Мэри посмотрела в лицо Филиппу. Он не шутил. И он совершенно не был похож на чудовище. Она подумала о своем отце и вспомнила, что он столь же бесчувственно относился к слугам. Те тоже были ирландцами. А ведь отец был яростным противником рабства и осуждал жестоких плантаторов-южан.

Мэри тряхнула головой, пытаясь привести мысли в порядок.

– Голова болит? – спросил Филипп.

Она рада была найти причину не думать о рабстве, бесчеловечности, хозяевах и слугах, ирландцах.

– Немного, – сказала она и почувствовала, что говорит правду. – Должно быть, из-за солнца. Я потеряла шляпу, когда упала, а жара на меня всегда плохо действует. Я еще к ней не привыкла.

– Боже мой, я и не заметил. – Филипп сорвал с головы широкополую соломенную шляпу и нахлобучил ей на голову. – До чего же я бездушен и слеп!

Мэри тоже ощутила себя отчасти слепой – шляпа была ей велика и сидела так низко, что почти закрывала обзор.

– Возьмите свою шляпу, Филипп, – взмолилась она. – Мне она не нужна. Мы почти приехали.

– Нет, нужна. Вы можете заработать солнечный удар. Или, хуже того, обгореть. Берта с меня шкуру сдерет.

Мэри возражала, но шляпа все же осталась при ней. Достаточно было красных щек. Она будет просто в отчаянии, если все лицо у нее покраснеет. А голова болела все сильнее.

Два часа спустя она выла от боли. Ее била лихорадка.

Все думали, что у нее солнечный удар. Мэри уложили в кровать, затемнили спальню, посадили по обе стороны кровати двух девочек-рабынь, чтобы те обмахивали ее, а Жанна несколько часов подряд меняла у нее на лбу полотенца, смоченные в чаше с ледяной водой, поставленной на столик возле кровати, и собственноручно их выжимала. Четыре раза в день в комнату заходила Берта – смазать маслом побагровевший и покрытый пузырями лоб Мэри, ее щеки и нос.

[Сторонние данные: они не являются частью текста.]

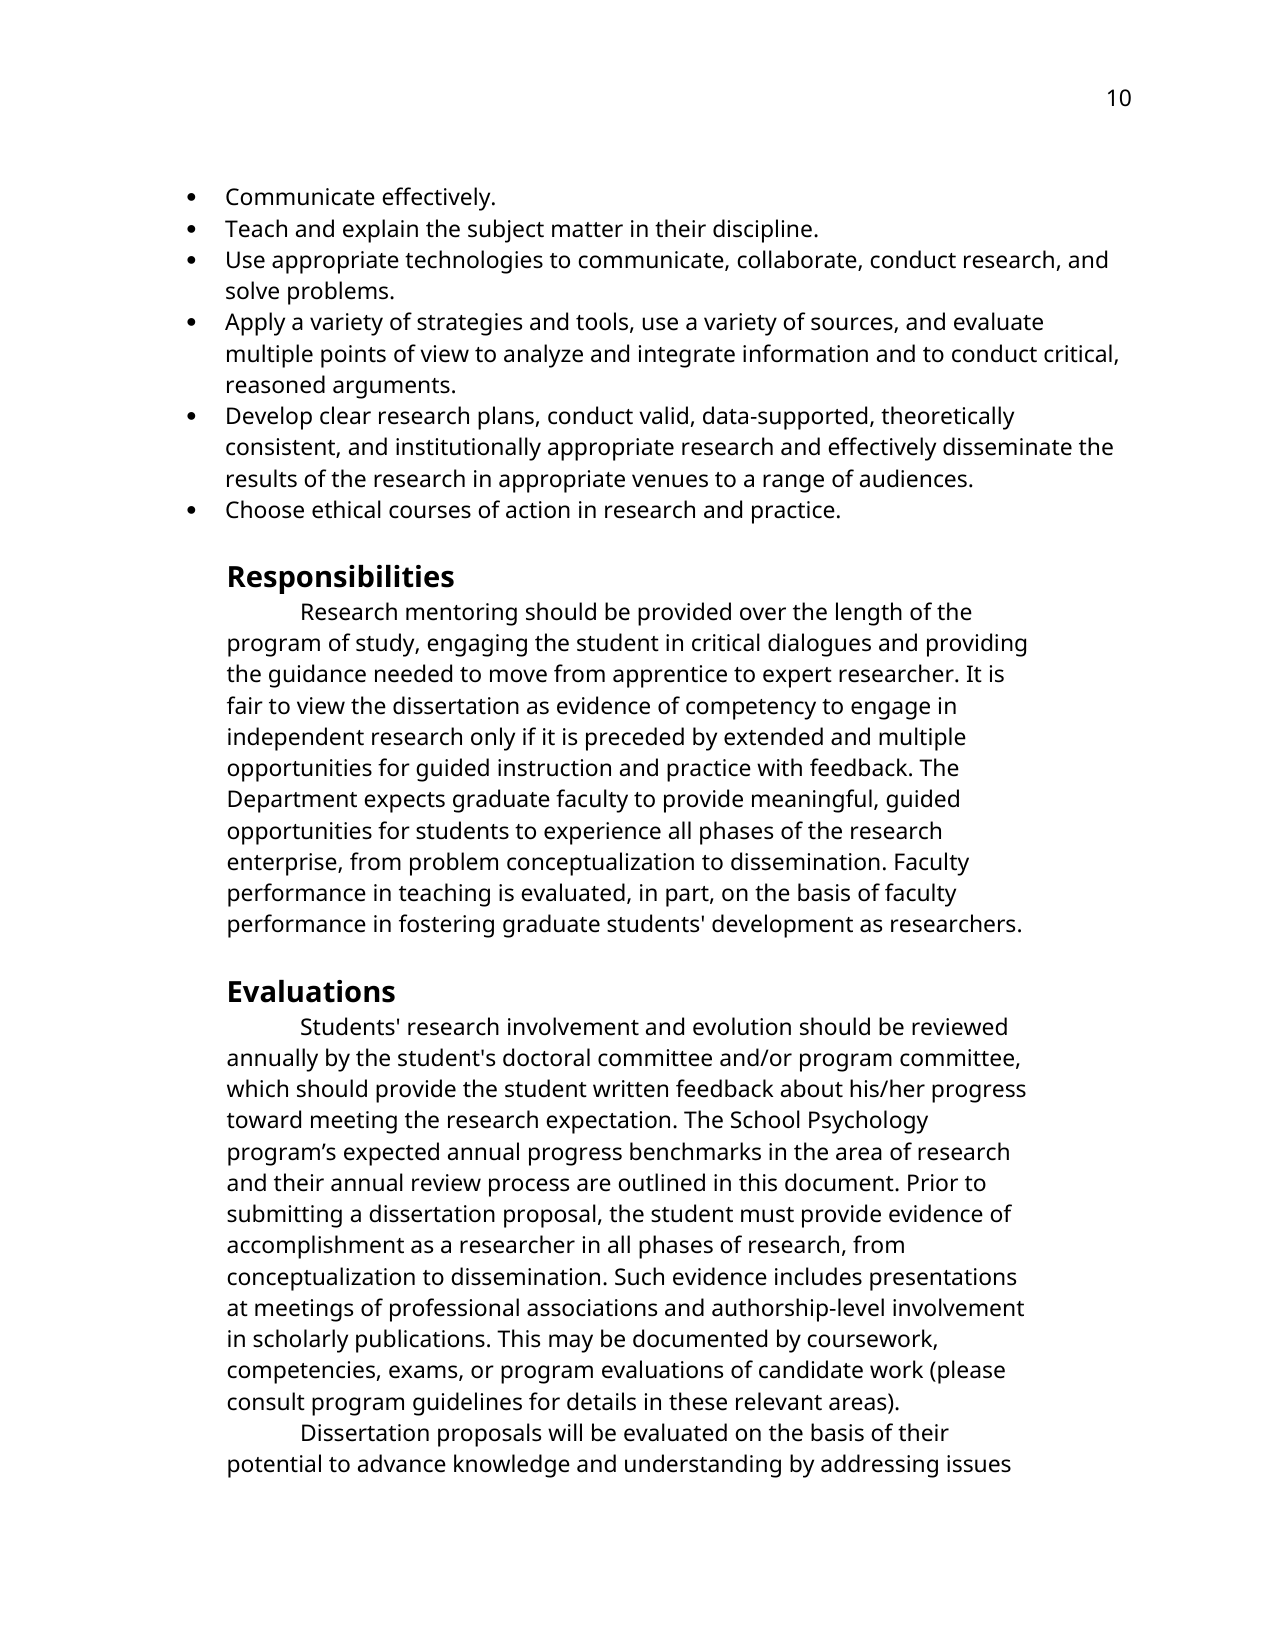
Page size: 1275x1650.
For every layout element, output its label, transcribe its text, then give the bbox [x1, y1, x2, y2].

Мэри ничего не сознавала. Она лишь ненадолго приходила в себя, но и тогда ее сознание было замутнено лихорадкой.

Лихорадка Мэри очень напугала Жанну. Она умоляла мать послать за врачом. Но Берта не проявляла особой тревоги.

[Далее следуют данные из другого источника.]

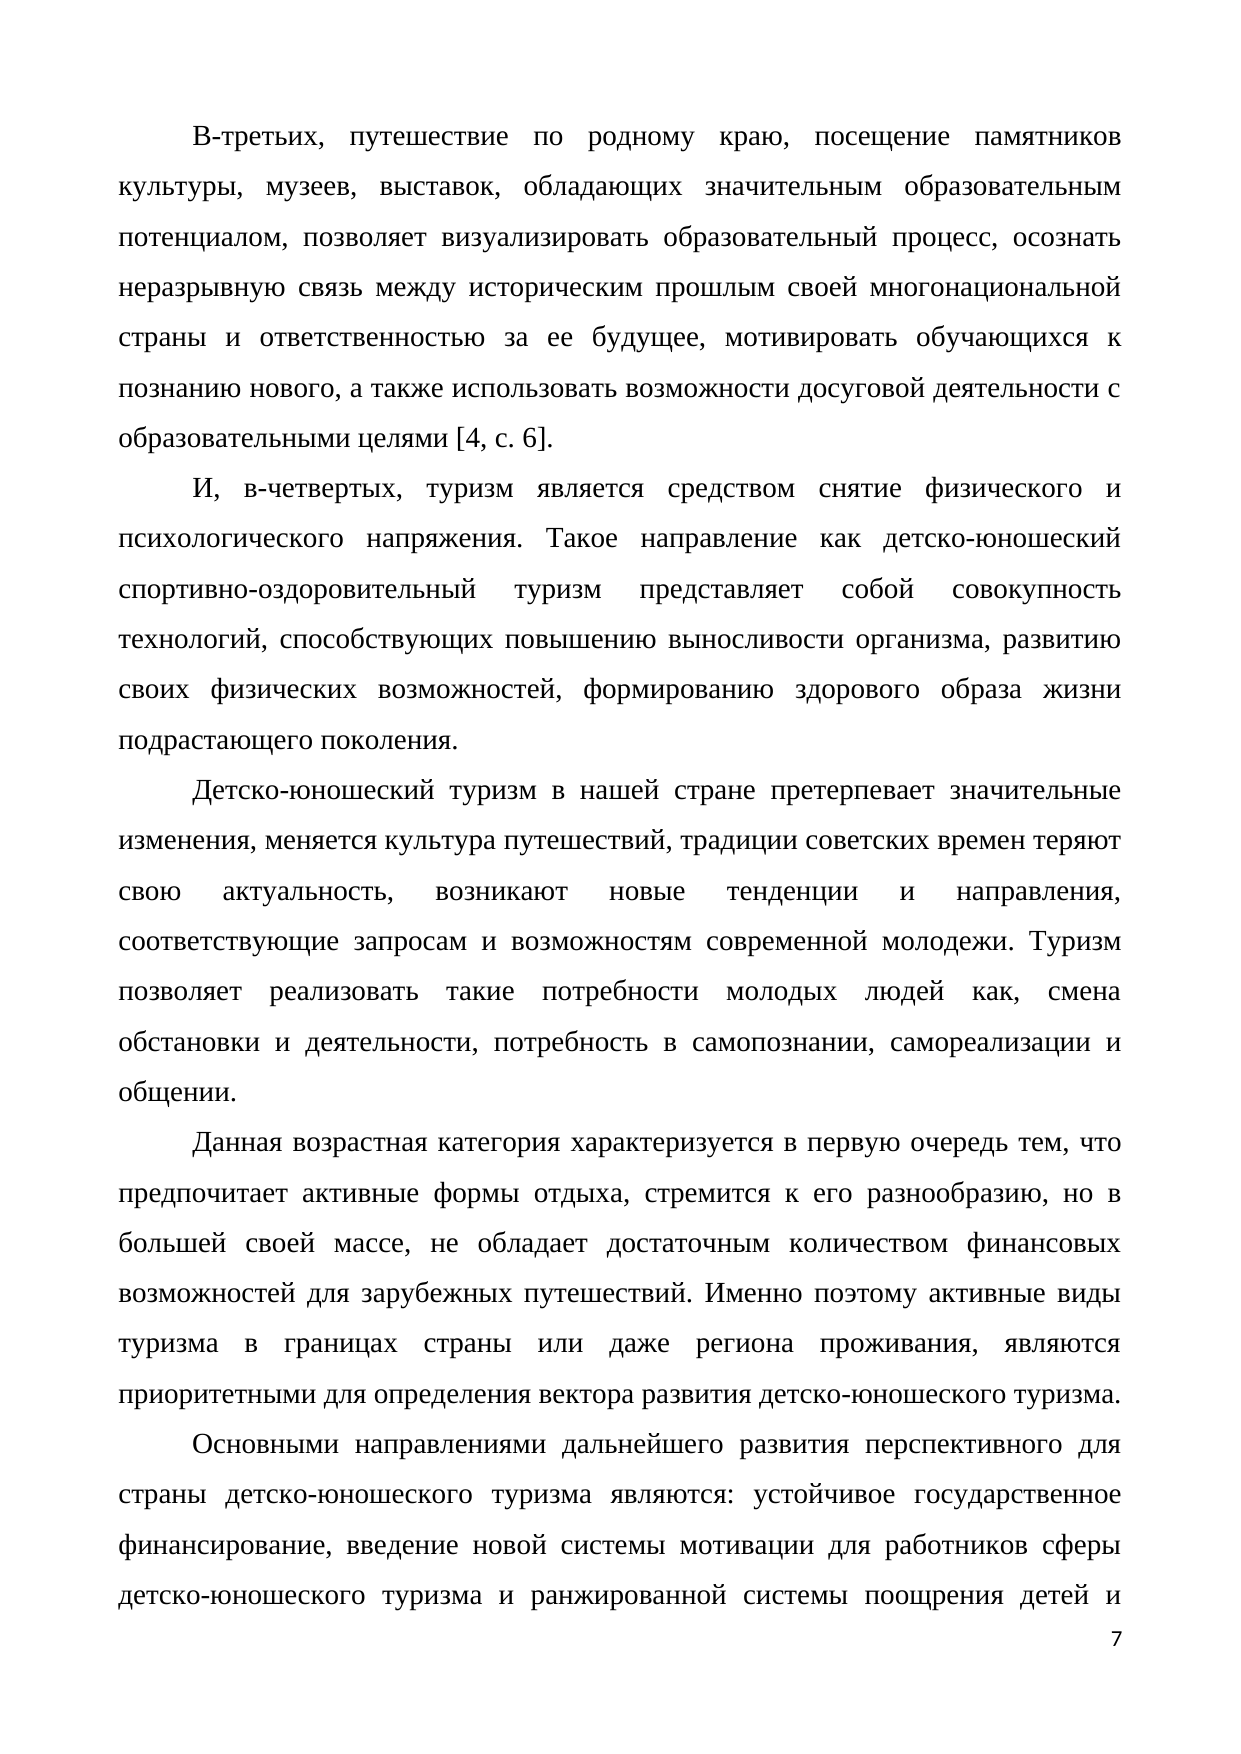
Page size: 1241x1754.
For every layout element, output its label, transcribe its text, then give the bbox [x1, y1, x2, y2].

text Данная возрастная категория характеризуется в первую очередь тем, что предпочитает активные формы отдыха, стремится к его разнообразию, но в большей своей массе, не обладает достаточным количеством финансовых возможностей для зарубежных путешествий. Именно поэтому активные виды туризма в границах страны или даже региона проживания, являются приоритетными для определения вектора развития детско-юношеского туризма. [118, 1124, 1122, 1409]
text И, в-четвертых, туризм является средством снятие физического и психологического напряжения. Такое направление как детско-юношеский спортивно-оздоровительный туризм представляет собой совокупность технологий, способствующих повышению выносливости организма, развитию своих физических возможностей, формированию здорового образа жизни подрастающего поколения. [118, 470, 1122, 755]
text В-третьих, путешествие по родному краю, посещение памятников культуры, музеев, выставок, обладающих значительным образовательным потенциалом, позволяет визуализировать образовательный процесс, осознать неразрывную связь между историческим прошлым своей многонациональной страны и ответственностью за ее будущее, мотивировать обучающихся к познанию нового, а также использовать возможности досуговой деятельности с образовательными целями [4, с. 6]. [118, 118, 1122, 453]
text Детско-юношеский туризм в нашей стране претерпевает значительные изменения, меняется культура путешествий, традиции советских времен теряют свою актуальность, возникают новые тенденции и направления, соответствующие запросам и возможностям современной молодежи. Туризм позволяет реализовать такие потребности молодых людей как, смена обстановки и деятельности, потребность в самопознании, самореализации и общении. [118, 772, 1122, 1108]
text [118, 1426, 1122, 1611]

– Солнечный удар пройдет сам по себе, просто нужно время. Мэри ничто не угрожает. Через десять дней с дежурным визитом приедет доктор Лимо, но к тому времени она поправится, вот увидишь.

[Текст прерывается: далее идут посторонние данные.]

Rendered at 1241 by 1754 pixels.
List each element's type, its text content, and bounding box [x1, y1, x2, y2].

Берта оказалась права. Через четыре дня лихорадка у Мэри прошла, рассудок пришел в норму. Она была слаба и ощущала жуткий голод.

Жанна принесла ей бульону.

– Два дня будешь питаться только этим, – сказала она. – Мне очень жаль, но таково распоряжение мамы. Филипп даже отправился в город и привез тебе мороженого, но она не разрешила. Ты не против, если я его съем?

– Нет, – простонала Мэри. Горло у нее было еще заложено, во рту держалась сухость. Она попыталась проглотить бульон, которым кормила ее Жанна, но желудок ее взбунтовался. Она вздрогнула, стала давиться. Потом ее вырвало. Ей хотелось просить прощения, плакать, но она была слишком слаба для слов и слез.